What the task requires:
Set out the records again, keeping every word as it is.

════════════════════

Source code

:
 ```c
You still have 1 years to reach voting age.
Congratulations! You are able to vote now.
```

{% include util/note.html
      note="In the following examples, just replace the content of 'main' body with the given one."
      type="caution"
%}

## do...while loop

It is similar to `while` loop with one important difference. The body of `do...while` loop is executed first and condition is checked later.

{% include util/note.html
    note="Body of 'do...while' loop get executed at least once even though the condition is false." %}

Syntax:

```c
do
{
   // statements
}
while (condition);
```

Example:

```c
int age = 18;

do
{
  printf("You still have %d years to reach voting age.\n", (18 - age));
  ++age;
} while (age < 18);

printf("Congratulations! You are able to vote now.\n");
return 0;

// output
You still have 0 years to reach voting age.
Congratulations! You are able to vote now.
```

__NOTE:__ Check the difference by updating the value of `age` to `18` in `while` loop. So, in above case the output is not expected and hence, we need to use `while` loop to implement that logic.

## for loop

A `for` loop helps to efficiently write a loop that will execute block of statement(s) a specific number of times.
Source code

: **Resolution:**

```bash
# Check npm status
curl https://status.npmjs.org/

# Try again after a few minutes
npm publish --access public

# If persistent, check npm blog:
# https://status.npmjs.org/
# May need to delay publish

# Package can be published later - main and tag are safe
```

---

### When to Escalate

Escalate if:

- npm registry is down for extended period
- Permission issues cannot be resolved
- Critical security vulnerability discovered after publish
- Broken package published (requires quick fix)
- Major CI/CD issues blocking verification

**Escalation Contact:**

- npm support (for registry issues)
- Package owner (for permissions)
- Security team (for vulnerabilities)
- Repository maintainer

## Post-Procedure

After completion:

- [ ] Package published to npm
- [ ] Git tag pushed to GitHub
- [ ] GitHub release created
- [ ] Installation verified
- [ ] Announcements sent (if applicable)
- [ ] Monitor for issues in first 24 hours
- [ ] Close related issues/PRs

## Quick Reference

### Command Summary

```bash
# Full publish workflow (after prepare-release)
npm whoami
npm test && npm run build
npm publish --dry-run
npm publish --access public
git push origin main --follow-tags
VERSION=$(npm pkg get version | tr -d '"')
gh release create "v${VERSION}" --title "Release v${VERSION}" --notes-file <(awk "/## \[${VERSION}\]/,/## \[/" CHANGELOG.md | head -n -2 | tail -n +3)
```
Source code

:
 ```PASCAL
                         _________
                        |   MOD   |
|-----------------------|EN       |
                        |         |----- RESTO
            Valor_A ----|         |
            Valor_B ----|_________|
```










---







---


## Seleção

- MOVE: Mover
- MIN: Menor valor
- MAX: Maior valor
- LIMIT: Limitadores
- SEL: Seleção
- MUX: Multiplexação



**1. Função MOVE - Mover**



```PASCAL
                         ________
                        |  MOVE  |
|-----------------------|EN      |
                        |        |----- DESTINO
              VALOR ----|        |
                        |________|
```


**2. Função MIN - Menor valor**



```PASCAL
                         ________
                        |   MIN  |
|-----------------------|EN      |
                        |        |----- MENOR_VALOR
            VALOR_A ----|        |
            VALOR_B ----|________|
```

════════════════════

Exercise solution:
Source code

:
 ```c
You still have 1 years to reach voting age.
Congratulations! You are able to vote now.
```

{% include util/note.html
      note="In the following examples, just replace the content of 'main' body with the given one."
      type="caution"
%}

## do...while loop

It is similar to `while` loop with one important difference. The body of `do...while` loop is executed first and condition is checked later.

{% include util/note.html
    note="Body of 'do...while' loop get executed at least once even though the condition is false." %}

Syntax:

```c
do
{
   // statements
}
while (condition);
```

Example:

```c
int age = 18;

do
{
  printf("You still have %d years to reach voting age.\n", (18 - age));
  ++age;
} while (age < 18);

printf("Congratulations! You are able to vote now.\n");
return 0;

// output
You still have 0 years to reach voting age.
Congratulations! You are able to vote now.
```

__NOTE:__ Check the difference by updating the value of `age` to `18` in `while` loop. So, in above case the output is not expected and hence, we need to use `while` loop to implement that logic.

## for loop

A `for` loop helps to efficiently write a loop that will execute block of statement(s) a specific number of times.
Source code

: **Resolution:**

```bash
# Check npm status
curl https://status.npmjs.org/

# Try again after a few minutes
npm publish --access public

# If persistent, check npm blog:
# https://status.npmjs.org/
# May need to delay publish

# Package can be published later - main and tag are safe
```

---

### When to Escalate

Escalate if:

- npm registry is down for extended period
- Permission issues cannot be resolved
- Critical security vulnerability discovered after publish
- Broken package published (requires quick fix)
- Major CI/CD issues blocking verification

**Escalation Contact:**

- npm support (for registry issues)
- Package owner (for permissions)
- Security team (for vulnerabilities)
- Repository maintainer

## Post-Procedure

After completion:

- [ ] Package published to npm
- [ ] Git tag pushed to GitHub
- [ ] GitHub release created
- [ ] Installation verified
- [ ] Announcements sent (if applicable)
- [ ] Monitor for issues in first 24 hours
- [ ] Close related issues/PRs

## Quick Reference

### Command Summary

```bash
# Full publish workflow (after prepare-release)
npm whoami
npm test && npm run build
npm publish --dry-run
npm publish --access public
git push origin main --follow-tags
VERSION=$(npm pkg get version | tr -d '"')
gh release create "v${VERSION}" --title "Release v${VERSION}" --notes-file <(awk "/## \[${VERSION}\]/,/## \[/" CHANGELOG.md | head -n -2 | tail -n +3)
```
Source code

:
 ```PASCAL
                         _________
                        |   MOD   |
|-----------------------|EN       |
                        |         |----- RESTO
            Valor_A ----|         |
            Valor_B ----|_________|
```










---







---


## Seleção

- MOVE: Mover
- MIN: Menor valor
- MAX: Maior valor
- LIMIT: Limitadores
- SEL: Seleção
- MUX: Multiplexação



**1. Função MOVE - Mover**



```PASCAL
                         ________
                        |  MOVE  |
|-----------------------|EN      |
                        |        |----- DESTINO
              VALOR ----|        |
                        |________|
```


**2. Função MIN - Menor valor**



```PASCAL
                         ________
                        |   MIN  |
|-----------------------|EN      |
                        |        |----- MENOR_VALOR
            VALOR_A ----|        |
            VALOR_B ----|________|
```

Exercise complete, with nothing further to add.